Prejudice and claim against vendor group
[64] I have previously mentioned the absence of recollection of Mr and Mrs Sale in relation to the meeting alleged by the plaintiffs to have occurred in March 2002, and the representations said to have been made at that meeting.
[65] On 5 August 2009, Mr Sale swore an affidavit stating that source documents relating to the contract and the operation of the business by Caffe were contained in 11 archive boxes kept in a shed at his residence. In May this year, as a result of a flood, 4 of these archive boxes, and other personal records, were destroyed. Mr Sale swore that the loss of those boxes would impact upon the ability of the vendor group to address the wages representation and the net profit representation.
[66] On 14 September 2009, Mr Sale swore a further affidavit. It deposes to the fact that all the MYOB files for the operation of the Bakery when owned by Caffe had been kept on a backup disk. The MYOB files were said to be an electronic recording of every transaction that occurred in the operation of the business. Mr Sale deposed that at the time of the preparation of his affidavit sworn on 5 August 2009, he believed that the MYOB files could be located. His belief about that was not disclosed in the affidavit of 5 August 2009, and as I have indicated, the affidavit was to a different effect. The affidavit of 14 September 2009 deposes to the fact that the backup disk cannot now be located, and a personal computer where the information was also stored has been disposed of.
[67] Mr Le Sueur was the accountant for Caffe at the time of the sale of the Bakery. He was the author of the April 2002 letter. Although he has sworn an affidavit on behalf of the vendor group, he is silent about the extent of records, if any, held by him in relation to the Bakery when conducted by Caffe.
[68] On behalf of the plaintiffs, it is submitted that the lost documents are unlikely to have been of any particular importance in the case. They were said to be relevant to the net profit representation and the wages representation. However, it is pointed out that the plaintiffs rely on the April 2002 letter, to establish that the representation as to net profit was misleading, and that accordingly it is highly unlikely that the factual basis for the allegation could be in dispute.
[69] With respect to the wages representation, the plaintiffs submit that this matter is unlikely to be in contest, Caffe having been successfully sued by former employees because of its failure to pay wages in accordance with relevant awards. It is to be noted that none of the affidavits provided on behalf of the vendor group has addressed this allegation.
[70] It seems to me that it is unlikely that any lost documents or computer files would contain information that would be important in contesting the claim. Further, in view of the way the evidence has emerged, I am not satisfied that the vendor group have established that they do not have available to them adequate sources of information relating to the operation of the Bakery when it was owned by Caffe.
[71] Mr and Mrs Sale have deposed to having no recollection of the meeting on 21 March 2002, or of making representations about the number of hours worked by Mrs Sale, or that wastage in the business was 2 percent. In my view, loss of recollection relating to these representations is not of great significance in this case. The representation about the hours worked by Mrs Sale is related to statements in the information pack, there being no dispute that this document was provided to Mr Walker. The wastage representation does not seem likely to assume great importance in the case.

Stored data:
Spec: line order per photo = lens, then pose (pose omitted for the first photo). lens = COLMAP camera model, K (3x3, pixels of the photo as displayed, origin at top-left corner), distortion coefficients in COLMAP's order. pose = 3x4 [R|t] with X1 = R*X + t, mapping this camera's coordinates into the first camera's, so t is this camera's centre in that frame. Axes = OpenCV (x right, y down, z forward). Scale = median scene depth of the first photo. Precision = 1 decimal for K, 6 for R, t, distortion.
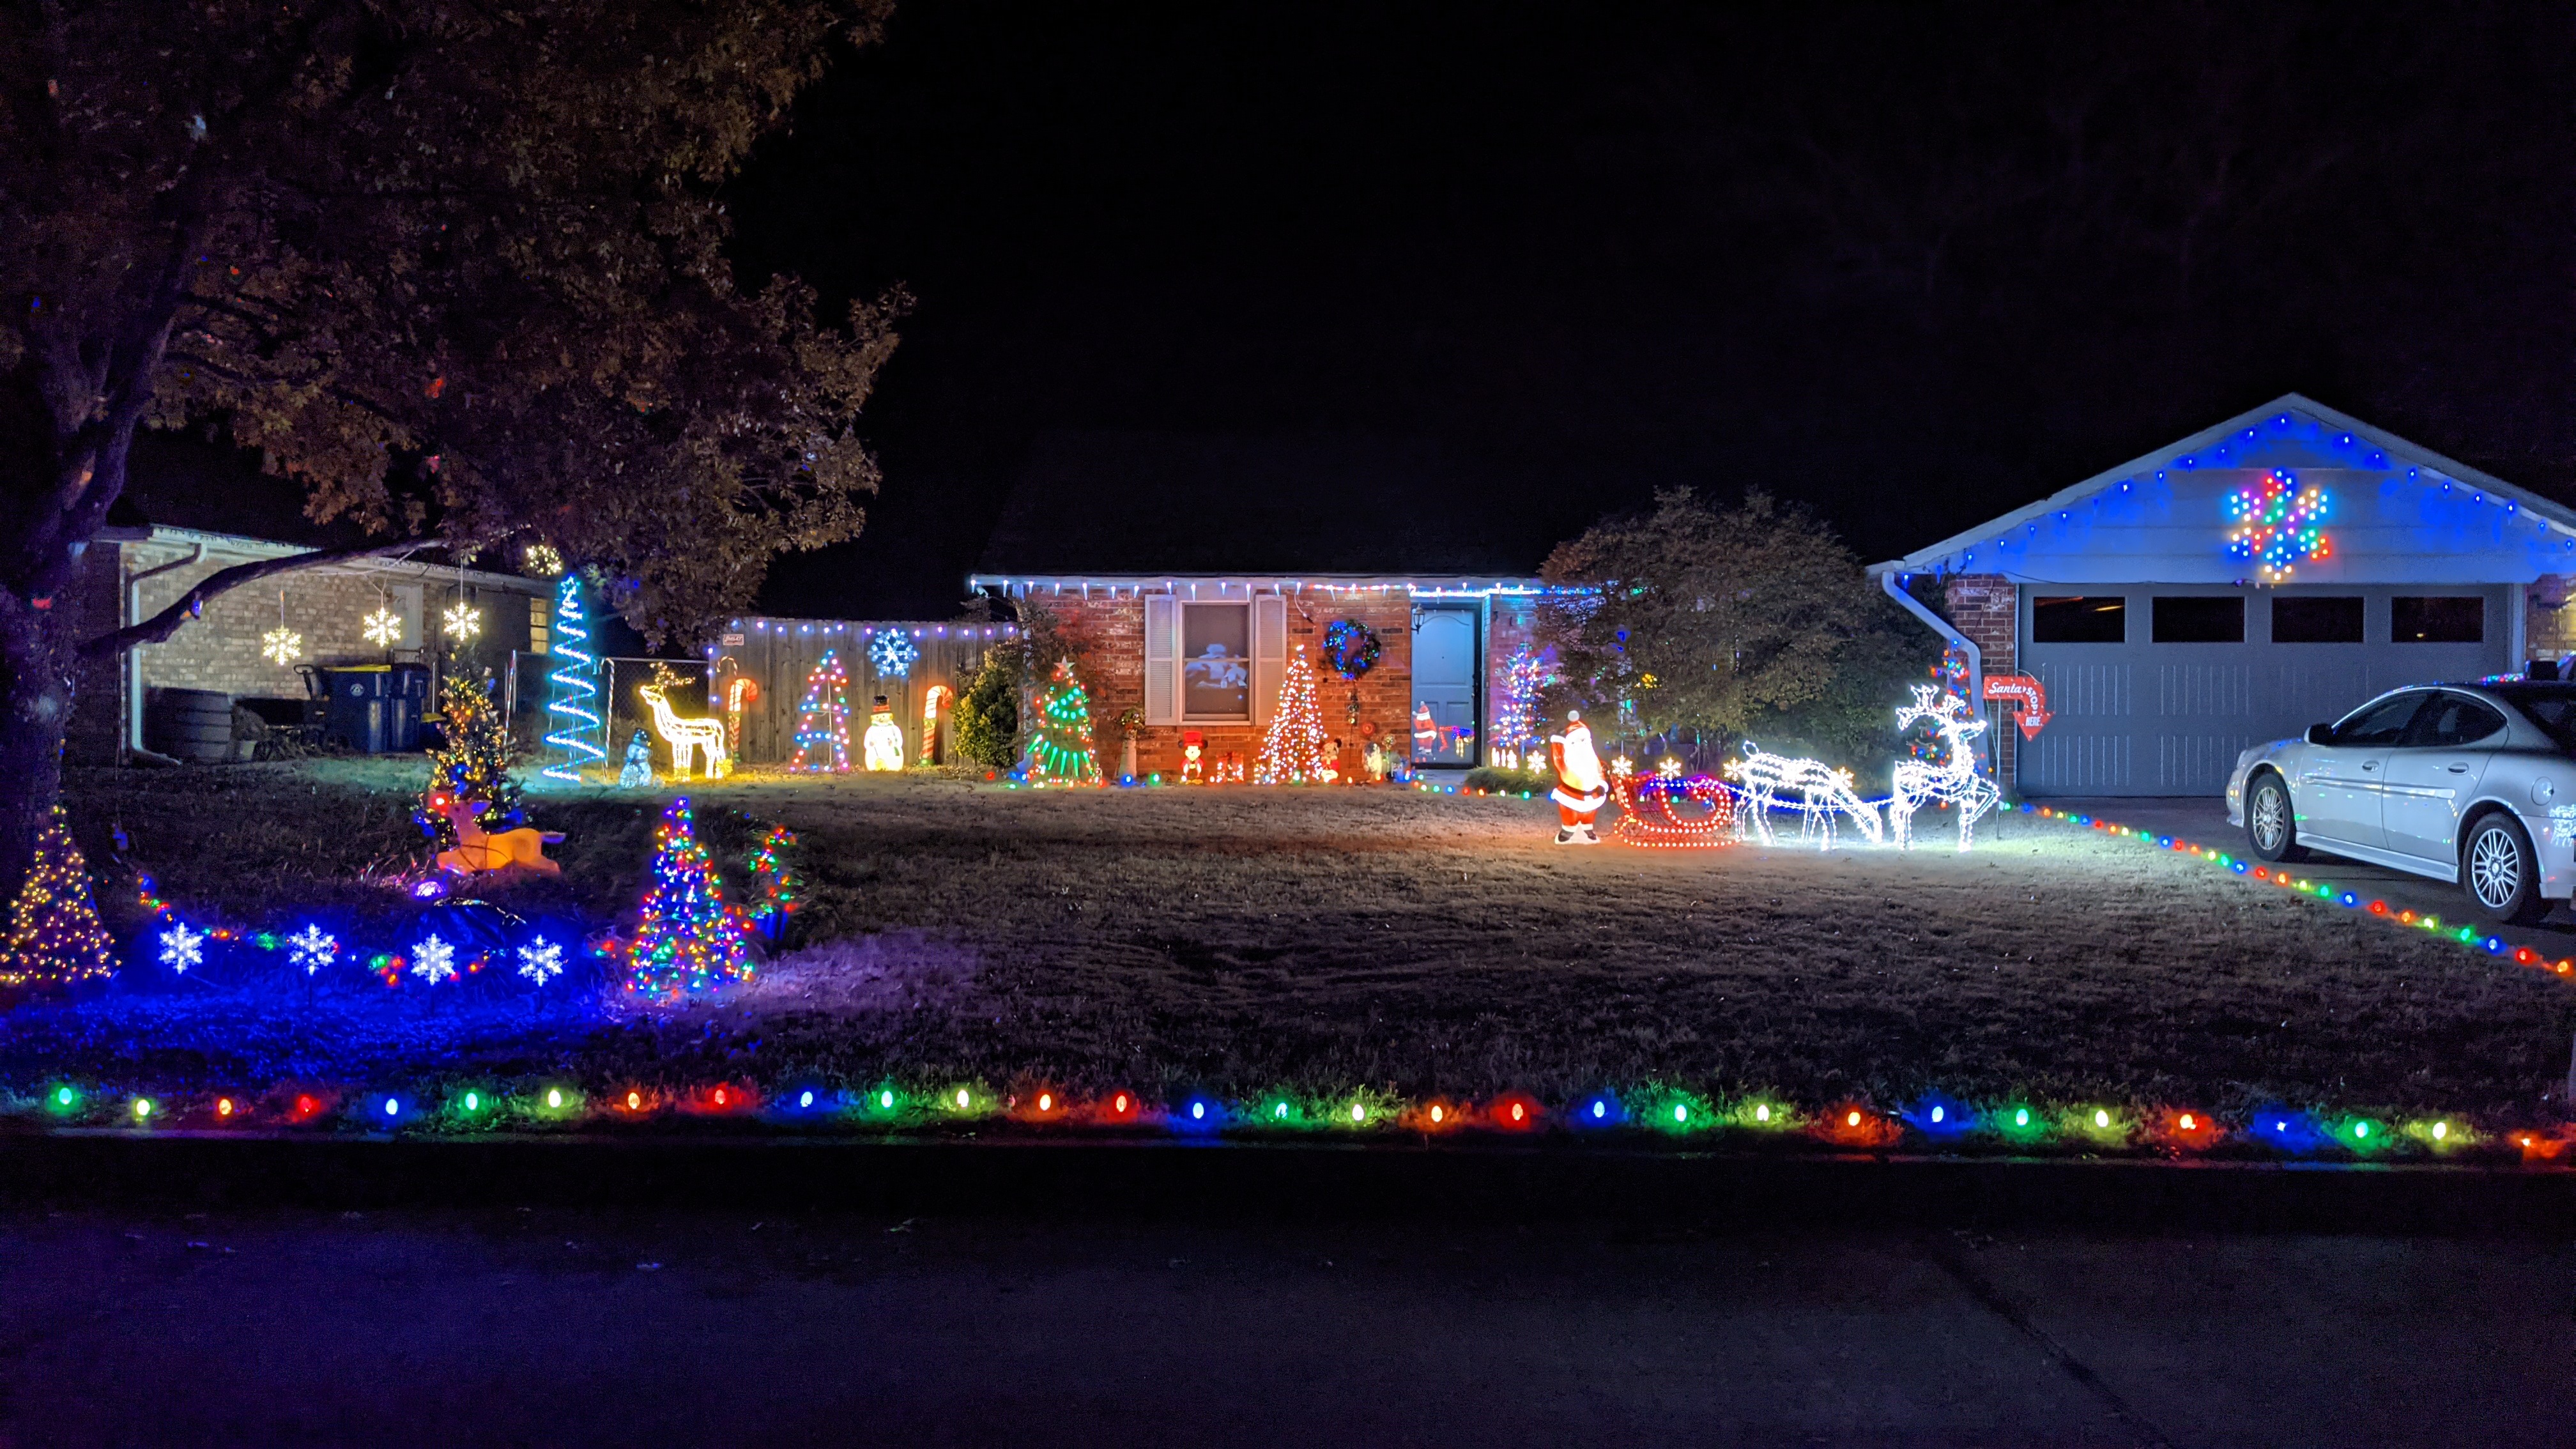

Assignment:
In the judgment excerpt on prejudice and the claim against the vendor group, how many archive boxes were destroyed by the flood?

Reply to the exercise:
Four of the 11 archive boxes were destroyed.